Within the hour, the decision would be reversed and Battling Siki had succeeded
in becoming the first African to win a world boxing title.
The question
of a 'fix' dogged the fight from the moment Henri Bernstein had disqualified
Siki and the reversal of the decision in Siki's favour did little to quell
them. It had certainly been a strange fight. Rumours continued to bubble to the
surface until Siki himself blew things into the open.
It happened
after the federation declared Siki's title as forfeited after an incident which
occurred during a bout in which Siki himself had worked as a second in the
corner of another fighter. Siki is said to have entered the ring and struck the
manager of the boxer his fighter was opposing. Siki made his complaint with the
assistance of Blaise Diagne, the representative of Senegal in the French
Chamber of Deputies.
It is useful
to note that the modus operandi of a fixed-fight may take several forms. Crucially,
both fighters do not have to be aware of the fix. For instance, James Napoli, a
prominent figure of New York's Genovese family whose operations in illegal
gambling intersected with his interests in the field of boxing had a particular
technique centering on the compromising of ring officials.
'Jimmy Nap'
would sort things out with a match official or two who needed relief from a
gambling debt or who just needed an additional injection of cash. The thinking
behind this was to favour an underdog who would be in a good position to get a
win on points so long as he remained standing at the end of the bout. This was
precisely the method used when Paddy DeMarco, a seven-to-one betting underdog,
dethroned the lightweight champion Jimmy Carter by a surprise decision in 1954.
Napoli was
also involved in another alleged fix in the 1969 world light heavyweight title
bout between Bob Foster and Frankie DePaula. Federal Bureau of Investigation
wiretaps suggested that DePaula had deliberately lost in the first round in
order to secure a betting coup.
Perhaps the
most famous dive was that taken by 'The Raging Bull', Jake LaMotta in a bout
with Billy Fox who was under the charge of both Frankie Carbo and 'Blinky'
Parlemo, the mafia figures who controlled boxing in the 1940s. LaMotta had been
compelled to take this action in order to secure a challenge for the world
middleweight championship.
In this case,
Siki had reported that the conspirators in the endeavour were Georges
Carpentier, Francois Descamps who was Carpentier's manager and Hellers. Referee
Bernstein was also said to have been involved. Siki was alleging that both he
and Carpentier had with the connivance of their managers effectively played a
pantomime for a while.

• **Jobs**:
(a) Using the passage on fixed boxing fights, answer these:
(i) Who helped Siki make his complaint?
(ii) In what year did Paddy DeMarco beat Jimmy Carter?
(iii) Which two mafia figures controlled boxing in the 1940s?
(b) Check each statement against the passage on fixed boxing fights. Answer yes or no, and quote the words from the passage that decide it.
(i) Siki became the first African to win a world boxing title.
(ii) A fixed fight requires both fighters to know about the fix.
(iii) FBI wiretaps suggested DePaula lost on purpose in the third round.

• **Information supplied**:

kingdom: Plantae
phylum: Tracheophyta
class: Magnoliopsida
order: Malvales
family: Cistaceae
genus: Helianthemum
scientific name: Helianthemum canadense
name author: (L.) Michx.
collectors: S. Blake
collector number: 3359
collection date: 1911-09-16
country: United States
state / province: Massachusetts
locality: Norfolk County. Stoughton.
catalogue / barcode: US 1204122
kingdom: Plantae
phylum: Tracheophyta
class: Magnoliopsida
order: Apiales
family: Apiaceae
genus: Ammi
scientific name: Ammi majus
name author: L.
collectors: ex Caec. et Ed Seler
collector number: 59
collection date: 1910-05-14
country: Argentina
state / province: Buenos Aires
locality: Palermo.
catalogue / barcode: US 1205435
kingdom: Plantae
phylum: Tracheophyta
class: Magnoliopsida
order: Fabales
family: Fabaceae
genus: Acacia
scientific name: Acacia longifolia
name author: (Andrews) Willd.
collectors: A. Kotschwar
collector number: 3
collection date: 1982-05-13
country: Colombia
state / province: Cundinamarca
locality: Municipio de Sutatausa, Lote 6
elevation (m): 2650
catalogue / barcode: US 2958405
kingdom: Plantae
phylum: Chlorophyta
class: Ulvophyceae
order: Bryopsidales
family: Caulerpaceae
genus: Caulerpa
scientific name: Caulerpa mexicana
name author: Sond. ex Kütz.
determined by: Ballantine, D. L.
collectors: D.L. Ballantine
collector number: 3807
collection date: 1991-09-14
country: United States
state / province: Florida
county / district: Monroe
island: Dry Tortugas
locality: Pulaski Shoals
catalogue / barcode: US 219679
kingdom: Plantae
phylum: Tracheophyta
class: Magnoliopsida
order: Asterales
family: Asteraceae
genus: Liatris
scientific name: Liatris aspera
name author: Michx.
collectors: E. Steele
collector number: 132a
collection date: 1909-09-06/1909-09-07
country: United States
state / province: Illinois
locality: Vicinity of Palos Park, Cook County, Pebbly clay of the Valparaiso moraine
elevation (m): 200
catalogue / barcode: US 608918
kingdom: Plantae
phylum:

• **Solved problems**:
(a)
(i) Blaise Diagne, the representative of Senegal in the French Chamber of Deputies
(ii) 1954
(iii) Frankie Carbo and 'Blinky' Parlemo

(b)
(i) Yes: "Battling Siki had succeeded in becoming the first African to win a world boxing title."
(ii) No: "Crucially, both fighters do not have to be aware of the fix."
(iii) No: "DePaula had deliberately lost in the first round"